Examples of earlier works will also be on view, including works from the series Time Travellers—found photographs from the daily lives of now anonymous people whose identities stay concealed through a pixilation effect. In ABC, New Characters for an Experimental Sign Language, a transformative process of abstraction was performed. Lulay uses a scalpel to reduce pages from the 1983 anthology Les progrès de la technique—a format that has since become outmoded due to the arrival of search engines and online encyclopaedias—into minimalist compositions. On the other hand, the finely perforated image meshes from the series Our Writing Tools Take Part in The Forming of Our Thoughts were created using laser cutting, with icons forming the cutting lines.

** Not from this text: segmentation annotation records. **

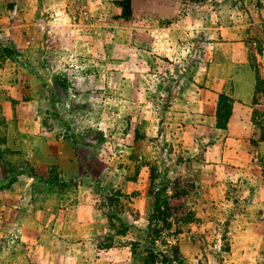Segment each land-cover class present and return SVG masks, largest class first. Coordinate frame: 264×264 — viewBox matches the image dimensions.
<instances>
[{
  "label": "rangeland",
  "instance_id": "1",
  "mask_svg": "<svg viewBox=\"0 0 264 264\" xmlns=\"http://www.w3.org/2000/svg\"><path fill=\"white\" fill-rule=\"evenodd\" d=\"M262 3L0 0V197L25 187L42 237L11 247L18 258L264 264V222L262 238L250 230L264 220L251 148L237 172L209 166L223 144L205 122L213 94L233 92L224 75L247 60L258 80L247 117L264 132ZM161 187L170 226L151 235ZM7 239L1 228L0 264L13 263Z\"/></svg>",
  "mask_w": 264,
  "mask_h": 264
},
{
  "label": "crops",
  "instance_id": "2",
  "mask_svg": "<svg viewBox=\"0 0 264 264\" xmlns=\"http://www.w3.org/2000/svg\"><path fill=\"white\" fill-rule=\"evenodd\" d=\"M262 6L264 7V3H262ZM244 14L247 16L246 13ZM254 16H259V9L257 8V5L254 11L250 12V17ZM259 27L261 28V25ZM246 62V65H239L233 72L229 71L228 74L224 75L225 80L227 78V80L229 79V81H231L233 88V92L231 94H227L225 92L224 95H227L234 100V107L231 108L232 113L227 121L225 130L217 129L215 127V102L217 95L221 92L213 94L212 110L209 113V116L205 117V122L209 124V128L213 131V135H215L214 132L222 133L221 141L223 147L219 148V153L213 152L211 157L212 165L209 166L220 164L222 170L225 172H227V169L232 170V173L237 172V167H239L241 162L244 160L243 151L246 149L245 146L248 145L251 148V151L249 152L246 150L244 161H247V163L251 166L256 165L259 168L260 178L263 179V182L261 183L264 184V141H259L258 128L255 125H251L250 120L247 117L254 108L251 102L253 99L256 75L254 72L255 70L252 66H250V63ZM233 126H237L239 131H233L234 133H232ZM248 128H250V130H247ZM202 159L203 163L208 164L207 161L209 160L204 158ZM20 190H23L24 194L14 196L12 203H6L4 197H0V230L1 228H4V230L7 231L8 239L4 241V244L9 247L8 255L10 259H13L12 264H31V260L30 263L26 260V257L28 256H26L27 254H25V251H22L23 256L22 253H19L18 258L15 252L11 250V247H17L18 245L22 246V244H24L22 249L26 250L28 248V244L34 243L36 245L42 238L36 237V229L32 226V223L35 224V220H33L31 215L32 206L30 205V193H28L25 187L22 189L16 187L13 191L19 193L18 191ZM10 191V188L5 190L6 193ZM4 193H2V196L5 195ZM20 196H22V198ZM26 198L29 199V201L26 202ZM261 208L263 209L262 211H264V207L262 206ZM7 213L8 218L5 217ZM261 217H264V213L262 215L257 214L256 218L260 219ZM262 222H264V220L258 221L257 224H254V222L250 223V230L253 234L258 235L261 238L263 236V232L260 230ZM20 257L25 259V261L23 260L20 262L19 260L16 262V259H20ZM32 257L35 259L34 256Z\"/></svg>",
  "mask_w": 264,
  "mask_h": 264
},
{
  "label": "trees",
  "instance_id": "3",
  "mask_svg": "<svg viewBox=\"0 0 264 264\" xmlns=\"http://www.w3.org/2000/svg\"><path fill=\"white\" fill-rule=\"evenodd\" d=\"M255 81L257 82V76ZM257 83H255L256 86ZM254 86V91L256 90V87ZM233 101L231 98H228L226 95L218 94L217 99L215 102V127L217 129L225 130L227 121L231 114V104ZM259 131V141H264V132L258 128ZM166 193V188L161 187L159 190L154 194L153 202H152V208L150 215L148 217V226L147 228H150L151 226L155 227L158 226L157 231L152 230L150 234L153 233L157 234L161 231L167 230L169 228V223L167 220L169 219L170 215L168 214V211H170V207L168 204V201L166 197L164 196ZM158 237V235H157ZM149 257L154 258L152 253H149ZM153 260V259H152Z\"/></svg>",
  "mask_w": 264,
  "mask_h": 264
},
{
  "label": "built area",
  "instance_id": "4",
  "mask_svg": "<svg viewBox=\"0 0 264 264\" xmlns=\"http://www.w3.org/2000/svg\"><path fill=\"white\" fill-rule=\"evenodd\" d=\"M78 3L87 2V4H93L94 6H98L101 3V0H77Z\"/></svg>",
  "mask_w": 264,
  "mask_h": 264
}]
</instances>
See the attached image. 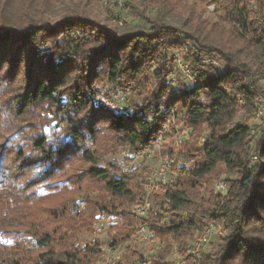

Early Digital Tech, Artifacts From the Age of Acceleration is a whole series of works dedicated to technical devices of the digital age, including an old webcam, an iPod, a mobile phone, and a Tamagotchi—tools that are cultural relics of our time and now almost considered as cult objects. The series immortalises the short-lived devices with a needle and thread in time-consuming embroidery images.
The term ‘feature extraction’ describes the process of AI in which certain elements from a larger data set are filtered out. In a similar vein, Lilly Lulay sorts, analyses, and extracts in precise manual work. She examines photography between the poles of the phenomena and developments of the digital age, which are both constantly present and yet often unseen.
We would like to thank Neustart Kultur and Stiftung Kunstfonds for their support.
Selected Works
Our Writing Tools Takes Part in the Forming of our Thoughts C (2021)
Edition size: 3
Lasercut on c-print
80 x 60 cm
Our wedding bouquet 22.12.1975 (2021)
Fromt the series Lesson I: The Algorithmic Gaze
Inkjetprint, wood, black board paint, pen.
114 x 80 cm
Apple iPhone 4 front camera CDMA 32GB 2010 (2021)
From the series Early Digital Tech, Artifacts from The Age of Acceleration
Inkjet print, print on stramin fabric, handmade embroidery, cotton thread
41 x 31,5 cm
Logitech Quickcam Express Webcam 2005 (2020)
From the series Early Digital Tech, Artifacts from The Age of Acceleration
Inkjet print, print on stramin fabric, handmade embroidery, cotton thread
41 x 31,5 cm
About the artist
Born 1985 in Frankfurt, Lilly Lulay studied photography, sculpture and media sociology in Germany and France. Her works examine photography as a cultural tool that forms an integral part of daily life. Perfectly aware of todays overproduction of images Lulay uses own and other peoples photographs as “raw material”. Applying a variety of techniques, that range from laser cutting to embroidery, from installation to collage Lulay turns photographs into palpable objects. With her work she investigates on the influence that photographic media have (had) on social behavior and mechanisms of individual and collective perception.